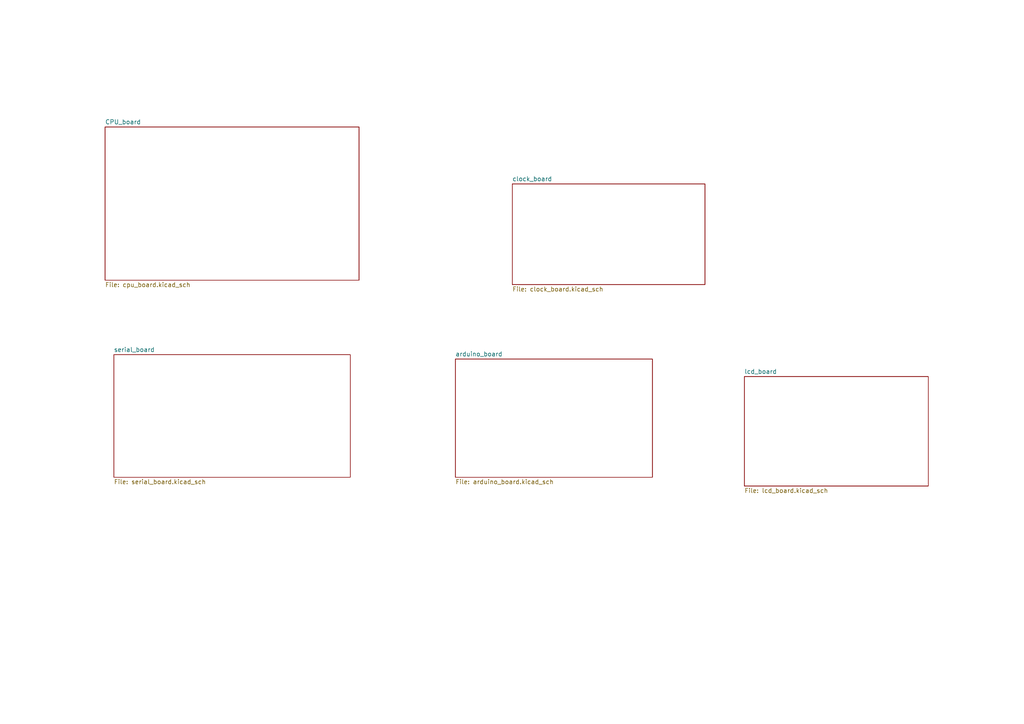
<source format=kicad_sch>
(kicad_sch
	(version 20231120)
	(generator "eeschema")
	(generator_version "8.0")
	(uuid "27fa70ec-70f1-4ec5-9aef-43afe5f03596")
	(paper "A4")
	(lib_symbols)
	(sheet
		(at 148.59 53.34)
		(size 55.88 29.21)
		(fields_autoplaced yes)
		(stroke
			(width 0.1524)
			(type solid)
		)
		(fill
			(color 0 0 0 0.0000)
		)
		(uuid "1c85a34e-e029-471f-835a-c5cb1e337bcc")
		(property "Sheetname" "clock_board"
			(at 148.59 52.6284 0)
			(effects
				(font
					(size 1.27 1.27)
				)
				(justify left bottom)
			)
		)
		(property "Sheetfile" "clock_board.kicad_sch"
			(at 148.59 83.1346 0)
			(effects
				(font
					(size 1.27 1.27)
				)
				(justify left top)
			)
		)
		(instances
			(project "6502"
				(path "/27fa70ec-70f1-4ec5-9aef-43afe5f03596"
					(page "3")
				)
			)
		)
	)
	(sheet
		(at 215.9 109.22)
		(size 53.34 31.75)
		(fields_autoplaced yes)
		(stroke
			(width 0.1524)
			(type solid)
		)
		(fill
			(color 0 0 0 0.0000)
		)
		(uuid "1d965ac9-0bec-4308-b34c-251844cc958f")
		(property "Sheetname" "lcd_board"
			(at 215.9 108.5084 0)
			(effects
				(font
					(size 1.27 1.27)
				)
				(justify left bottom)
			)
		)
		(property "Sheetfile" "lcd_board.kicad_sch"
			(at 215.9 141.5546 0)
			(effects
				(font
					(size 1.27 1.27)
				)
				(justify left top)
			)
		)
		(instances
			(project "6502"
				(path "/27fa70ec-70f1-4ec5-9aef-43afe5f03596"
					(page "6")
				)
			)
		)
	)
	(sheet
		(at 30.48 36.83)
		(size 73.66 44.45)
		(fields_autoplaced yes)
		(stroke
			(width 0.1524)
			(type solid)
		)
		(fill
			(color 0 0 0 0.0000)
		)
		(uuid "84677476-d952-4526-bbdb-640c00b36086")
		(property "Sheetname" "CPU_board"
			(at 30.48 36.1184 0)
			(effects
				(font
					(size 1.27 1.27)
				)
				(justify left bottom)
			)
		)
		(property "Sheetfile" "cpu_board.kicad_sch"
			(at 30.48 81.8646 0)
			(effects
				(font
					(size 1.27 1.27)
				)
				(justify left top)
			)
		)
		(instances
			(project "6502"
				(path "/27fa70ec-70f1-4ec5-9aef-43afe5f03596"
					(page "2")
				)
			)
		)
	)
	(sheet
		(at 132.08 104.14)
		(size 57.15 34.29)
		(fields_autoplaced yes)
		(stroke
			(width 0.1524)
			(type solid)
		)
		(fill
			(color 0 0 0 0.0000)
		)
		(uuid "e6c14eea-6ae8-44d4-9ce7-edf7fac74b1a")
		(property "Sheetname" "arduino_board"
			(at 132.08 103.4284 0)
			(effects
				(font
					(size 1.27 1.27)
				)
				(justify left bottom)
			)
		)
		(property "Sheetfile" "arduino_board.kicad_sch"
			(at 132.08 139.0146 0)
			(effects
				(font
					(size 1.27 1.27)
				)
				(justify left top)
			)
		)
		(instances
			(project "6502"
				(path "/27fa70ec-70f1-4ec5-9aef-43afe5f03596"
					(page "4")
				)
			)
		)
	)
	(sheet
		(at 33.02 102.87)
		(size 68.58 35.56)
		(fields_autoplaced yes)
		(stroke
			(width 0.1524)
			(type solid)
		)
		(fill
			(color 0 0 0 0.0000)
		)
		(uuid "ebd50b7c-771d-43af-8f30-908c96e17caf")
		(property "Sheetname" "serial_board"
			(at 33.02 102.1584 0)
			(effects
				(font
					(size 1.27 1.27)
				)
				(justify left bottom)
			)
		)
		(property "Sheetfile" "serial_board.kicad_sch"
			(at 33.02 139.0146 0)
			(effects
				(font
					(size 1.27 1.27)
				)
				(justify left top)
			)
		)
		(instances
			(project "6502"
				(path "/27fa70ec-70f1-4ec5-9aef-43afe5f03596"
					(page "5")
				)
			)
		)
	)
	(sheet_instances
		(path "/"
			(page "1")
		)
	)
)

</source>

________________________________________

## Problem
Could the entries above be restated word for word, with the pictures left out?

## Task result
<source format=kicad_sch>
(kicad_sch
	(version 20231120)
	(generator "eeschema")
	(generator_version "8.0")
	(uuid "27fa70ec-70f1-4ec5-9aef-43afe5f03596")
	(paper "A4")
	(lib_symbols)
	(sheet
		(at 148.59 53.34)
		(size 55.88 29.21)
		(fields_autoplaced yes)
		(stroke
			(width 0.1524)
			(type solid)
		)
		(fill
			(color 0 0 0 0.0000)
		)
		(uuid "1c85a34e-e029-471f-835a-c5cb1e337bcc")
		(property "Sheetname" "clock_board"
			(at 148.59 52.6284 0)
			(effects
				(font
					(size 1.27 1.27)
				)
				(justify left bottom)
			)
		)
		(property "Sheetfile" "clock_board.kicad_sch"
			(at 148.59 83.1346 0)
			(effects
				(font
					(size 1.27 1.27)
				)
				(justify left top)
			)
		)
		(instances
			(project "6502"
				(path "/27fa70ec-70f1-4ec5-9aef-43afe5f03596"
					(page "3")
				)
			)
		)
	)
	(sheet
		(at 215.9 109.22)
		(size 53.34 31.75)
		(fields_autoplaced yes)
		(stroke
			(width 0.1524)
			(type solid)
		)
		(fill
			(color 0 0 0 0.0000)
		)
		(uuid "1d965ac9-0bec-4308-b34c-251844cc958f")
		(property "Sheetname" "lcd_board"
			(at 215.9 108.5084 0)
			(effects
				(font
					(size 1.27 1.27)
				)
				(justify left bottom)
			)
		)
		(property "Sheetfile" "lcd_board.kicad_sch"
			(at 215.9 141.5546 0)
			(effects
				(font
					(size 1.27 1.27)
				)
				(justify left top)
			)
		)
		(instances
			(project "6502"
				(path "/27fa70ec-70f1-4ec5-9aef-43afe5f03596"
					(page "6")
				)
			)
		)
	)
	(sheet
		(at 30.48 36.83)
		(size 73.66 44.45)
		(fields_autoplaced yes)
		(stroke
			(width 0.1524)
			(type solid)
		)
		(fill
			(color 0 0 0 0.0000)
		)
		(uuid "84677476-d952-4526-bbdb-640c00b36086")
		(property "Sheetname" "CPU_board"
			(at 30.48 36.1184 0)
			(effects
				(font
					(size 1.27 1.27)
				)
				(justify left bottom)
			)
		)
		(property "Sheetfile" "cpu_board.kicad_sch"
			(at 30.48 81.8646 0)
			(effects
				(font
					(size 1.27 1.27)
				)
				(justify left top)
			)
		)
		(instances
			(project "6502"
				(path "/27fa70ec-70f1-4ec5-9aef-43afe5f03596"
					(page "2")
				)
			)
		)
	)
	(sheet
		(at 132.08 104.14)
		(size 57.15 34.29)
		(fields_autoplaced yes)
		(stroke
			(width 0.1524)
			(type solid)
		)
		(fill
			(color 0 0 0 0.0000)
		)
		(uuid "e6c14eea-6ae8-44d4-9ce7-edf7fac74b1a")
		(property "Sheetname" "arduino_board"
			(at 132.08 103.4284 0)
			(effects
				(font
					(size 1.27 1.27)
				)
				(justify left bottom)
			)
		)
		(property "Sheetfile" "arduino_board.kicad_sch"
			(at 132.08 139.0146 0)
			(effects
				(font
					(size 1.27 1.27)
				)
				(justify left top)
			)
		)
		(instances
			(project "6502"
				(path "/27fa70ec-70f1-4ec5-9aef-43afe5f03596"
					(page "4")
				)
			)
		)
	)
	(sheet
		(at 33.02 102.87)
		(size 68.58 35.56)
		(fields_autoplaced yes)
		(stroke
			(width 0.1524)
			(type solid)
		)
		(fill
			(color 0 0 0 0.0000)
		)
		(uuid "ebd50b7c-771d-43af-8f30-908c96e17caf")
		(property "Sheetname" "serial_board"
			(at 33.02 102.1584 0)
			(effects
				(font
					(size 1.27 1.27)
				)
				(justify left bottom)
			)
		)
		(property "Sheetfile" "serial_board.kicad_sch"
			(at 33.02 139.0146 0)
			(effects
				(font
					(size 1.27 1.27)
				)
				(justify left top)
			)
		)
		(instances
			(project "6502"
				(path "/27fa70ec-70f1-4ec5-9aef-43afe5f03596"
					(page "5")
				)
			)
		)
	)
	(sheet_instances
		(path "/"
			(page "1")
		)
	)
)

</source>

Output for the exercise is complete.